■ Brief a
Reproduce the following portion of the herbarium label project text word for word, starting at "d) Search for" and ending at "the same botanist.".

Challenge Project

Label Recognition for Herbarium

(14) Search batches of herbarium images for text entries related to the collector, collection or field trip

Goal

Set up a machine-learning (ML) pipeline that search for a given image pattern among a set of digitised herbarium vouchers.

Dataset

United Herbaria of the University and ETH Zurich

Team

  • Marina
  • Rae
  • Ivan
  • Lionel
  • Ralph

Problem

Imaging herbaria is pretty time- and cost-efficient, for herbarium vouchers are easy to handle, do not vary much in size, and can be handled as 2D-objects. Recording metadata from the labels is, however, much more time-consuming, because writing is often difficult to decipher, relevant information is neither systematically ordered, nor complete, leading to putative errors and misinterpretations. To improve current digitisation workflows, improvements therefore need to focus on optimising metadata recording.

Benefit

Developing the proposed pipeline would (i) save herbarium staff much time when recording label information and simultaneously prevent them from doing putative errors (e.g. attributing wrong collector or place names), (ii) allow to merge duplicates or re-assemble special collections virtually, and (iii) would facilitate transfer of metadata records between institutions, which share the same web portal or aggregator. Obviously, this pipeline could be useful to many natural history collections.

Case study

The vascular plant collection of the United Herbaria Z+ZT of the University (Z) and ETH Zurich (ZT) encompasses about 2.5 million objects, of which ca. 15% for a total of approximately 350,000 specimens have already been imaged and are publicly available on GBIF (see this short movie for a brief presentation of the institution). Metadata recording is, however, still very much incomplete.

Method

  1. Define search input, either by cropping portion of a label (e.g. header from a specific field trip, collector name or stamp), or by typing the given words in a dialog box
  2. Detect labels on voucher images and extract them
  3. Extract text from the labels using OCR and create searchable text indices
  4. Search for this pattern among all available images
  5. Retrieve batches of specimens that entail the given text as a list of barcodes

Examples

Here are some images of vouchers, where what could typically be searched for (see red squares) is highlighted.

a) Search for "Expedition in Angola"  Title

b) Search for "Herbier de la Soie"  Title

c) Search for "Herbier des Chanoines"  Title

d) Search for "Walo Koch"  Title

e) Search for "Herbarium Chanoine Mce Besse"  Title

Problem selected for the hackathon

The most useful thing for the curators who enter metadata for the scanned herbarium images would be to know which vouchers were created by the same botanist.

Vouchers can have multiple different labels on them. The oldest and most important one (for us) was added by the botanist who sampled the plant. This label is usually the biggest one, and at the bottom of the page. We saw that this label is often typed or stamped (but sometimes handwritten). Sometimes it includes the word 'leg.', which is short for legit, Latin for 'sampled by'.

After that, more labels can be added whenever another botanist reviews the voucher. This might include identifying the species, and that could happen multiple times. These labels are usually higher up on the page, and often handwritten. They might include the word 'det.', short for 'determined by'.

■ Data excerpts
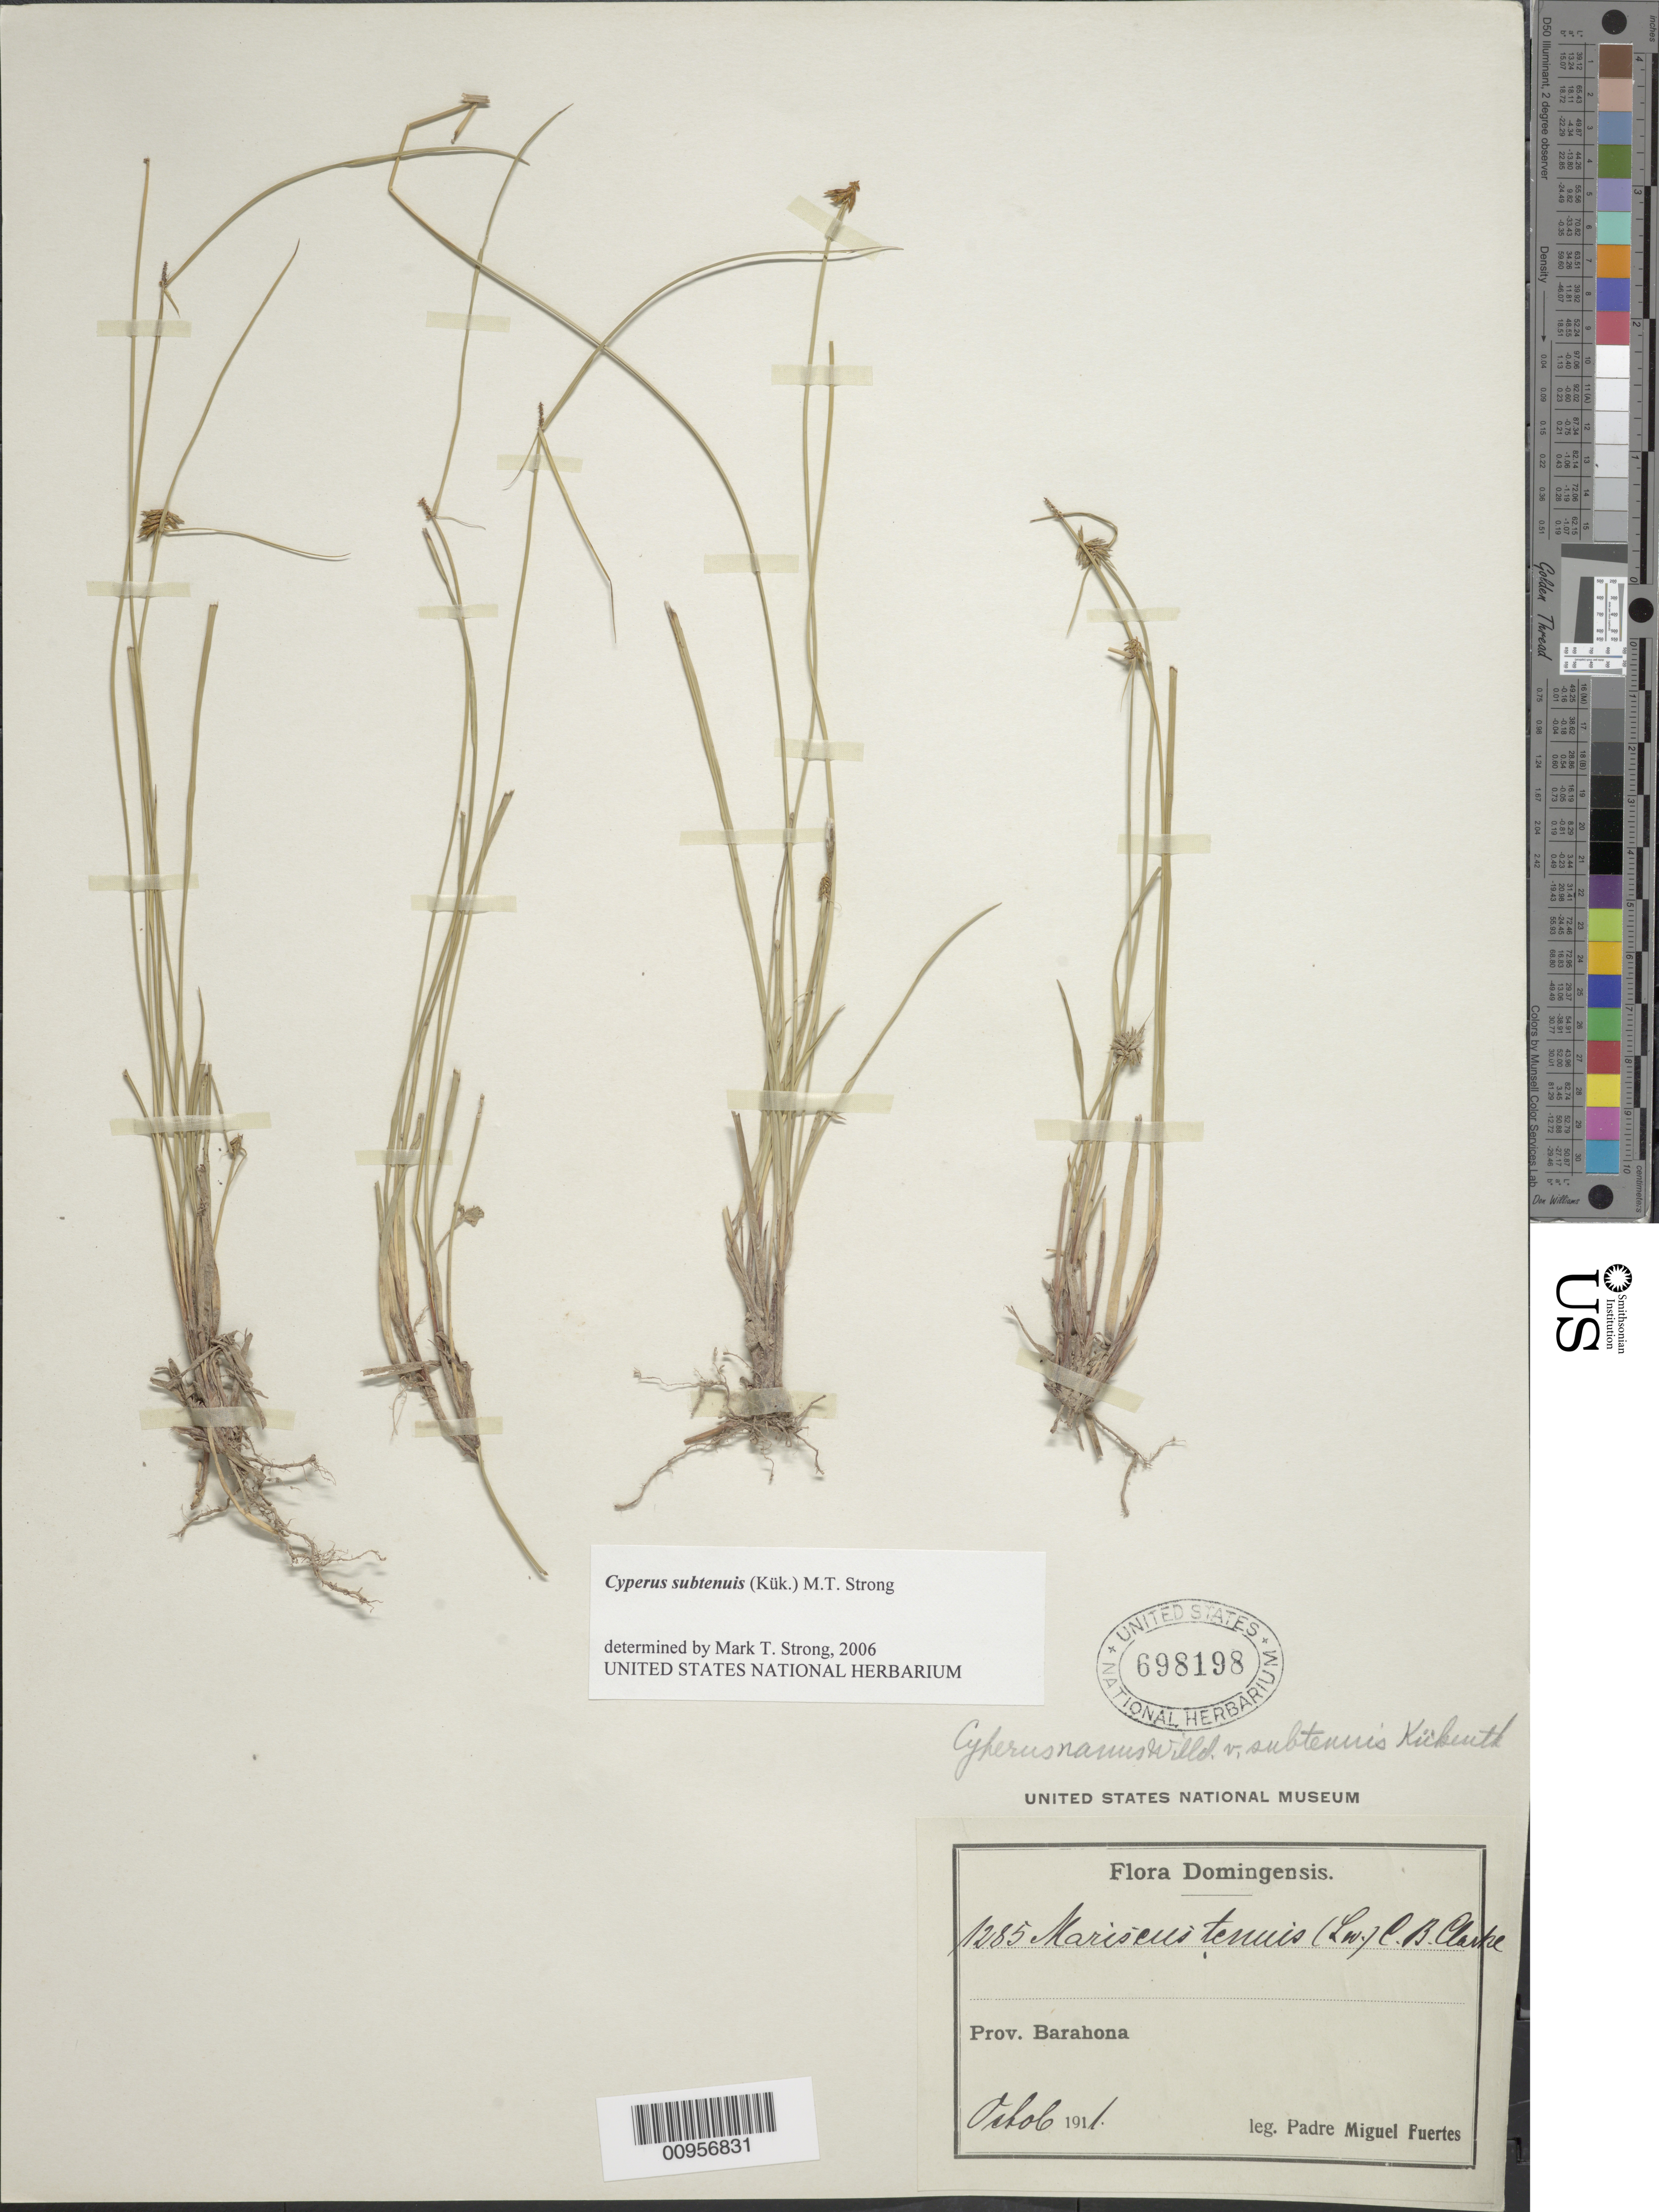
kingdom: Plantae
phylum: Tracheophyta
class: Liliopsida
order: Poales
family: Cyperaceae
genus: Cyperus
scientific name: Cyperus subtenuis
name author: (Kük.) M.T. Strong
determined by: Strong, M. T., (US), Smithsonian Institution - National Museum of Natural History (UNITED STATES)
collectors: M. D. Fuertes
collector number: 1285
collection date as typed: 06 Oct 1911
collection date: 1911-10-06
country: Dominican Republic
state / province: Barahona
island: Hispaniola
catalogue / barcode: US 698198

■ Brief b
Format the lines of the records as a numbered list, starting at the line containing "collection date: 1911-10-06" and ending with the last line of the records, and omit any blank lines.

■ Finished answer a
d) Search for "Walo Koch"  Title

e) Search for "Herbarium Chanoine Mce Besse"  Title

Problem selected for the hackathon

The most useful thing for the curators who enter metadata for the scanned herbarium images would be to know which vouchers were created by the same botanist.

■ Finished answer b
1. collection date: 1911-10-06
2. country: Dominican Republic
3. state / province: Barahona
4. island: Hispaniola
5. catalogue / barcode: US 698198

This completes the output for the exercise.